▸ Work task: Could you set down exactly the lines in the records below between the line holding "37: (181, 374, 63.49)" and the line holding "63: (61, 468, 46.73)", inclusive?

▸ Listed entries:
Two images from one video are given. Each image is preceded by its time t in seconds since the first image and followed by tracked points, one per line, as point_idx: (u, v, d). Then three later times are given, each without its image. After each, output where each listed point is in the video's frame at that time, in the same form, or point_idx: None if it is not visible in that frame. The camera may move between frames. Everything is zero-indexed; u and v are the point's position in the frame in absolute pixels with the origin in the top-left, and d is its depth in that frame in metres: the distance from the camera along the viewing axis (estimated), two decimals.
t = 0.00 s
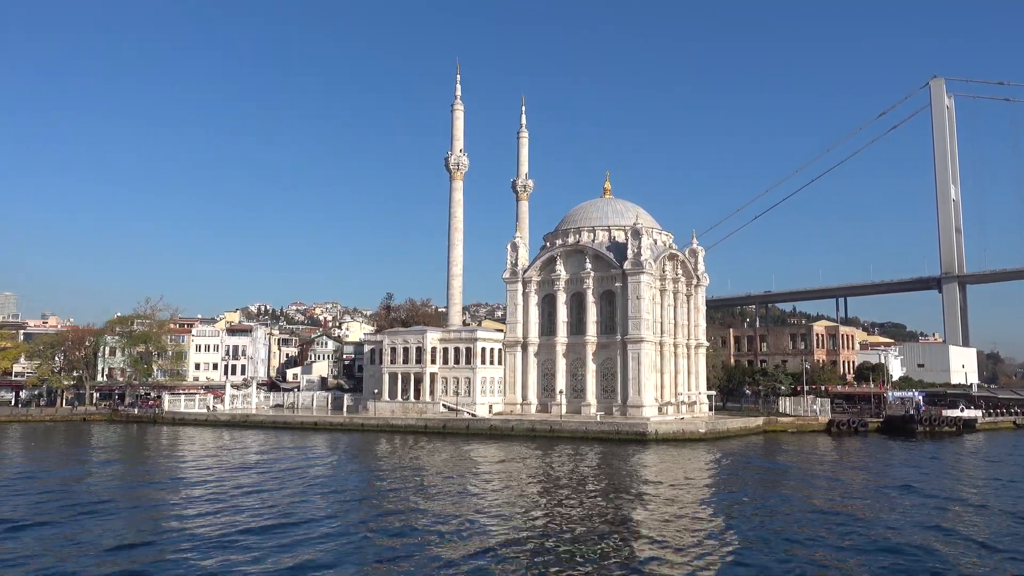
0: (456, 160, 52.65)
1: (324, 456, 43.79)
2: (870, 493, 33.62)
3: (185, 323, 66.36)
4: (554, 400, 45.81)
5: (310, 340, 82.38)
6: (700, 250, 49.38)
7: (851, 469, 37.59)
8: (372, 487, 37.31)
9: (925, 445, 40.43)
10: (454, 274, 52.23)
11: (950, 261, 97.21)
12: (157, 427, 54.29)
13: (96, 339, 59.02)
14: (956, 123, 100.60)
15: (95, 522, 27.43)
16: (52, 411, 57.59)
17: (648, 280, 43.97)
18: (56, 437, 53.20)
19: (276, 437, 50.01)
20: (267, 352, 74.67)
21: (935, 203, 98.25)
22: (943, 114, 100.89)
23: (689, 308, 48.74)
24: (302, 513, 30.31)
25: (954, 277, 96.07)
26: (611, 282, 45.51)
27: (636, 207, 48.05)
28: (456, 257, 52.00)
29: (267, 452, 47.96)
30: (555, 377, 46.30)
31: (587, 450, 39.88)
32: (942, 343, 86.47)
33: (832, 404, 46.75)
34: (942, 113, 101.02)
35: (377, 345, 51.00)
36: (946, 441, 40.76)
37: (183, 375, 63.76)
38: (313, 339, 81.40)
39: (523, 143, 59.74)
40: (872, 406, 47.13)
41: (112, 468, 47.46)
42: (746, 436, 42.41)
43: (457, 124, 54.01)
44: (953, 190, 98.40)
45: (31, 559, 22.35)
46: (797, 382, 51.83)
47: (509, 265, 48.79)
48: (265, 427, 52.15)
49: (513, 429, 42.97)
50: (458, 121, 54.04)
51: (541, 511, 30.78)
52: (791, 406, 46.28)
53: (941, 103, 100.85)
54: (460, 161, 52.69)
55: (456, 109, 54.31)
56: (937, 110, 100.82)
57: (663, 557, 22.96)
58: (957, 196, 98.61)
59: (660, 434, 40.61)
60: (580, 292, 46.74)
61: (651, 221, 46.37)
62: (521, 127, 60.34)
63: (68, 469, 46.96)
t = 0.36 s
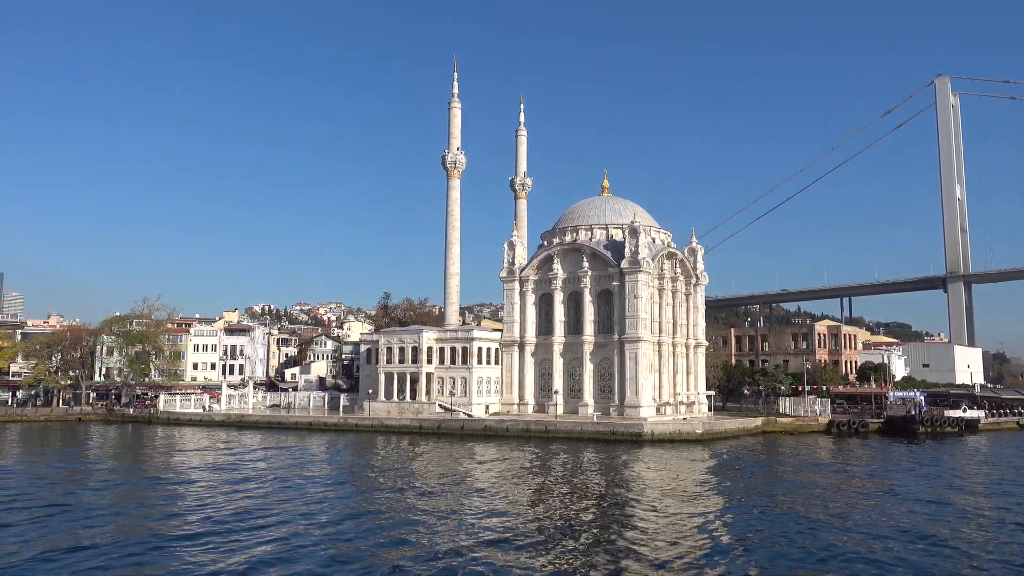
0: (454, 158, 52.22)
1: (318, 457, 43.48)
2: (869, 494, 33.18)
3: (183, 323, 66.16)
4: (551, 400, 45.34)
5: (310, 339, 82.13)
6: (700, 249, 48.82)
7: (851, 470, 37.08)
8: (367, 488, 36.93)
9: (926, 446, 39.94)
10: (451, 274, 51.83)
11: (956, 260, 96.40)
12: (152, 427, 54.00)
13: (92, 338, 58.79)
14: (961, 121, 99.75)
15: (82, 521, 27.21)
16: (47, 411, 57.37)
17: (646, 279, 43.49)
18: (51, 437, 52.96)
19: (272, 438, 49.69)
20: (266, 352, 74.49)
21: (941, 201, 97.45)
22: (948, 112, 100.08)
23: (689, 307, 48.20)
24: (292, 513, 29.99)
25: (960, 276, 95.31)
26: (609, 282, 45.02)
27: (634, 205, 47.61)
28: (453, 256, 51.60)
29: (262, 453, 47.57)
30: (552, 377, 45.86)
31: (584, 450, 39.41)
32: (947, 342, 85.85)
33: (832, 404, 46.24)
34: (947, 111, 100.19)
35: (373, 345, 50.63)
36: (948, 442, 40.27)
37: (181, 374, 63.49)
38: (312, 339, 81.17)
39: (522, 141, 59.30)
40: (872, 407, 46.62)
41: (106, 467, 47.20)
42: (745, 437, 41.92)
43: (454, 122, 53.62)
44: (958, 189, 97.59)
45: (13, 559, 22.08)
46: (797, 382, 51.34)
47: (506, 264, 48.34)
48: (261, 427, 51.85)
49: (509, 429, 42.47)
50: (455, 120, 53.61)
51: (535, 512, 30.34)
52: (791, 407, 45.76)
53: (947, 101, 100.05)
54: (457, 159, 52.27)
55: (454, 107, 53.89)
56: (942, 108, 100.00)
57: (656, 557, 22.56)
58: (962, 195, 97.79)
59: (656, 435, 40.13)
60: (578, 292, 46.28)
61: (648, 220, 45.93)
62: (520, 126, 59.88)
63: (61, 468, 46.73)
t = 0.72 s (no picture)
0: (450, 156, 51.80)
1: (312, 457, 43.09)
2: (867, 495, 32.69)
3: (181, 322, 65.86)
4: (547, 401, 44.89)
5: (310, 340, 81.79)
6: (699, 248, 48.31)
7: (850, 471, 36.57)
8: (360, 487, 36.55)
9: (927, 447, 39.40)
10: (448, 273, 51.42)
11: (961, 259, 95.64)
12: (147, 427, 53.67)
13: (88, 338, 58.49)
14: (966, 120, 99.01)
15: (68, 520, 26.92)
16: (43, 411, 57.10)
17: (643, 278, 43.01)
18: (44, 437, 52.65)
19: (267, 438, 49.33)
20: (265, 352, 74.16)
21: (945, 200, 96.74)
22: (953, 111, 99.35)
23: (687, 306, 47.75)
24: (282, 512, 29.66)
25: (965, 276, 94.58)
26: (606, 281, 44.56)
27: (631, 203, 47.15)
28: (450, 255, 51.18)
29: (256, 453, 47.20)
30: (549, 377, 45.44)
31: (579, 451, 38.95)
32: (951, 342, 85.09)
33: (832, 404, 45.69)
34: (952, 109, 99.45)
35: (369, 344, 50.24)
36: (949, 443, 39.73)
37: (177, 375, 63.17)
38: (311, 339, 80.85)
39: (520, 140, 58.86)
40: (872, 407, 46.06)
41: (98, 468, 46.90)
42: (743, 437, 41.43)
43: (451, 119, 53.21)
44: (963, 188, 96.86)
45: None
46: (797, 382, 50.80)
47: (503, 262, 47.90)
48: (256, 428, 51.49)
49: (504, 430, 42.01)
50: (452, 117, 53.21)
51: (528, 512, 29.94)
52: (790, 407, 45.25)
53: (951, 100, 99.33)
54: (454, 157, 51.86)
55: (450, 105, 53.49)
56: (947, 107, 99.27)
57: (650, 558, 22.12)
58: (967, 194, 97.06)
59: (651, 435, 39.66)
60: (575, 291, 45.82)
61: (645, 218, 45.49)
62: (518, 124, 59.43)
63: (53, 468, 46.42)
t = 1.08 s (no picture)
0: (447, 154, 51.38)
1: (305, 458, 42.69)
2: (866, 496, 32.22)
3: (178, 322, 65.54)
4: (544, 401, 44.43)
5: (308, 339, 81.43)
6: (697, 247, 47.87)
7: (849, 472, 36.08)
8: (353, 487, 36.18)
9: (927, 448, 38.87)
10: (444, 271, 50.99)
11: (965, 259, 94.87)
12: (141, 427, 53.32)
13: (83, 337, 58.16)
14: (971, 119, 98.23)
15: (53, 519, 26.62)
16: (37, 411, 56.80)
17: (641, 276, 42.52)
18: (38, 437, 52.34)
19: (262, 438, 48.92)
20: (262, 352, 73.79)
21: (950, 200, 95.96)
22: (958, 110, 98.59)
23: (685, 306, 47.37)
24: (271, 512, 29.33)
25: (969, 276, 93.81)
26: (602, 280, 44.09)
27: (629, 201, 46.71)
28: (446, 254, 50.76)
29: (250, 453, 46.83)
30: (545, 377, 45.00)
31: (574, 452, 38.50)
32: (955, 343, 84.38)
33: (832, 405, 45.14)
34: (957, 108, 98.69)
35: (364, 344, 49.83)
36: (950, 444, 39.19)
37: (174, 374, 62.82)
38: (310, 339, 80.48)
39: (518, 138, 58.42)
40: (873, 408, 45.52)
41: (91, 467, 46.55)
42: (740, 438, 40.93)
43: (448, 117, 52.80)
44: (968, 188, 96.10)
45: None
46: (796, 382, 50.25)
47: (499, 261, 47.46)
48: (251, 428, 51.11)
49: (500, 431, 41.55)
50: (449, 115, 52.81)
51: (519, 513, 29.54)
52: (789, 408, 44.71)
53: (956, 99, 98.58)
54: (451, 155, 51.45)
55: (447, 103, 53.07)
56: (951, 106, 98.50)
57: (644, 560, 21.67)
58: (972, 193, 96.30)
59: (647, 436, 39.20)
60: (572, 290, 45.37)
61: (643, 216, 45.06)
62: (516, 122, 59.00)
63: (45, 467, 46.10)
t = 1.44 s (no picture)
0: (443, 152, 50.99)
1: (298, 458, 42.32)
2: (862, 497, 31.79)
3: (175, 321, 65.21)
4: (539, 401, 43.97)
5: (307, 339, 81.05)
6: (694, 246, 47.43)
7: (846, 472, 35.61)
8: (344, 488, 35.88)
9: (926, 449, 38.36)
10: (440, 270, 50.59)
11: (969, 259, 94.06)
12: (135, 428, 53.01)
13: (78, 337, 57.87)
14: (974, 118, 97.44)
15: (37, 518, 26.35)
16: (32, 411, 56.56)
17: (637, 275, 42.08)
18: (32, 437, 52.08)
19: (256, 439, 48.58)
20: (260, 352, 73.44)
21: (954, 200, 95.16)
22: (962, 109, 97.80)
23: (682, 305, 46.90)
24: (259, 512, 29.03)
25: (973, 275, 93.02)
26: (598, 278, 43.63)
27: (625, 199, 46.29)
28: (442, 253, 50.35)
29: (244, 453, 46.49)
30: (541, 377, 44.56)
31: (569, 452, 38.05)
32: (958, 342, 83.62)
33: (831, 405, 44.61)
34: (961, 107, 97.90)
35: (360, 344, 49.46)
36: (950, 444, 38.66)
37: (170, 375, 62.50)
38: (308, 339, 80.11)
39: (515, 137, 58.01)
40: (873, 408, 44.97)
41: (83, 467, 46.25)
42: (738, 438, 40.45)
43: (444, 114, 52.39)
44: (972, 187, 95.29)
45: None
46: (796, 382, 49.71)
47: (495, 260, 47.04)
48: (246, 428, 50.76)
49: (494, 432, 41.13)
50: (445, 113, 52.41)
51: (510, 514, 29.16)
52: (787, 408, 44.21)
53: (960, 99, 97.77)
54: (446, 153, 51.04)
55: (443, 100, 52.66)
56: (955, 105, 97.71)
57: (634, 560, 21.27)
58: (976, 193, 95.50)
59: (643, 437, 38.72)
60: (568, 289, 44.92)
61: (639, 214, 44.62)
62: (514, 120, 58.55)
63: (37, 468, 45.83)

▸ Reply:
37: (181, 374, 63.49)
38: (312, 339, 81.17)
39: (522, 141, 59.30)
40: (872, 407, 46.62)
41: (106, 467, 47.20)
42: (745, 437, 41.92)
43: (454, 122, 53.62)
44: (958, 189, 97.59)
45: (13, 559, 22.08)
46: (797, 382, 51.34)
47: (506, 264, 48.34)
48: (261, 427, 51.85)
49: (509, 429, 42.47)
50: (455, 120, 53.61)
51: (535, 512, 30.34)
52: (791, 407, 45.76)
53: (947, 101, 100.05)
54: (457, 159, 52.27)
55: (454, 107, 53.89)
56: (942, 108, 100.00)
57: (656, 557, 22.56)
58: (962, 195, 97.79)
59: (656, 435, 40.13)
60: (578, 292, 46.28)
61: (648, 220, 45.93)
62: (520, 126, 59.88)
63: (61, 468, 46.73)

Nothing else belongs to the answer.